During the early months of summer, wasp nests are much likely to be new and relatively small in size, whereas by the end of the season the nest will get bigger and the population will have greatly increased. We strongly recommend that you do not try to remove a mature nest unless you have the right gear and proper training. Being predators these insects are often aggressive to people and they will try to sting if you get anywhere near the nest and endanger the population. Our wasp exterminators are thoroughly trained by the British Pest Control Association (BPCA) and will quickly identify the problem, taking the right measures and precautions for the safe eradication of any wasp population. No matter whether it would be your home or a commercial property, Prime Pest Control will provide you with a service that will best meet your needs and requirements, as well as comply with all the legislation related to this pest and the type of your business.
Wasps are flying predatory insects, which prey upon other insects and some wasp species even parasite on their victims by laying eggs inside their bodies. Adult parasitic wasps, nevertheless, get their nutrition from the nectar of plants and flowers, as well as fruit and sugars. For almost each one of the wasp species there is one corresponding pest insect, which is most likely to be their prey. For this reason some parasitic species of wasps are used to serve as a pest control unit to protect crops from pest insects that may cause harm to these plants.
Wasps are aggressive and fearless, so they will try to sting anyone who threatens their population. In cases of people with allergy (which is called anaphylaxis) to their venom, a wasp sting may even lead to lethal consequences. Wasps may be beneficial to the environment but their painful stings and aggressive behaviour have won them a reputation of one of the most unwanted and feared flying pests, along with their cousins – the hornets.

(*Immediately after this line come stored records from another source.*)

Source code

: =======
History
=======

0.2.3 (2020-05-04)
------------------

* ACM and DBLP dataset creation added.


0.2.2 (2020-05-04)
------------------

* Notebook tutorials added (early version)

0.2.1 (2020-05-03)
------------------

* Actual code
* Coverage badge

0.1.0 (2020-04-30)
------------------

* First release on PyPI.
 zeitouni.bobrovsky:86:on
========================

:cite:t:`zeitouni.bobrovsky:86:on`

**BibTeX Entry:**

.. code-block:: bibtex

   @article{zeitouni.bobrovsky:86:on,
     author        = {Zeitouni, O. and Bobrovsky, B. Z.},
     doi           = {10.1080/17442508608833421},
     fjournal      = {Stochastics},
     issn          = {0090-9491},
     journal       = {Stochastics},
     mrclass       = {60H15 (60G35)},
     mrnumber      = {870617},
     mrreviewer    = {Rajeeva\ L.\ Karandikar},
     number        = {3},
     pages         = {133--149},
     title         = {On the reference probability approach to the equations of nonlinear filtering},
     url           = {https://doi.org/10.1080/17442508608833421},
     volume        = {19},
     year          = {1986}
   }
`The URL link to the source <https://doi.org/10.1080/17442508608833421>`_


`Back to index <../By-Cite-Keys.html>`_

Wasps will hibernate before winter and whoever survives the cold months will become active again during the spring. When the weather warms up and with the help of the wasp scouts, the queen wasp will start looking for a suitable place to build a nest. They usually strip tiny bits of wood and chew it along with wax and saliva, thus making a very good building material for the future nest. The queen wasp is responsible for the control of the nest and for laying eggs, which, in some cases, are being injected into the prey of the parasitic species of wasps.
Wasps mate in the early autumn when the queen wasps are fertilised by the male drones, after which the queens will hibernate and survive throughout the winter. In the following spring the cycle starts all over again and the wasp queens, which have survived the cold months, will start looking for new locations to start a population. The eggs that the wasp queen still carries after hibernation will be laid in the new nest, where as many as 1000 new wasps will hatch and develop the new population. During the summer months, wasp nests are overworking, with up to 300 eggs produced per day and up to 5000 adults feeding the grubs.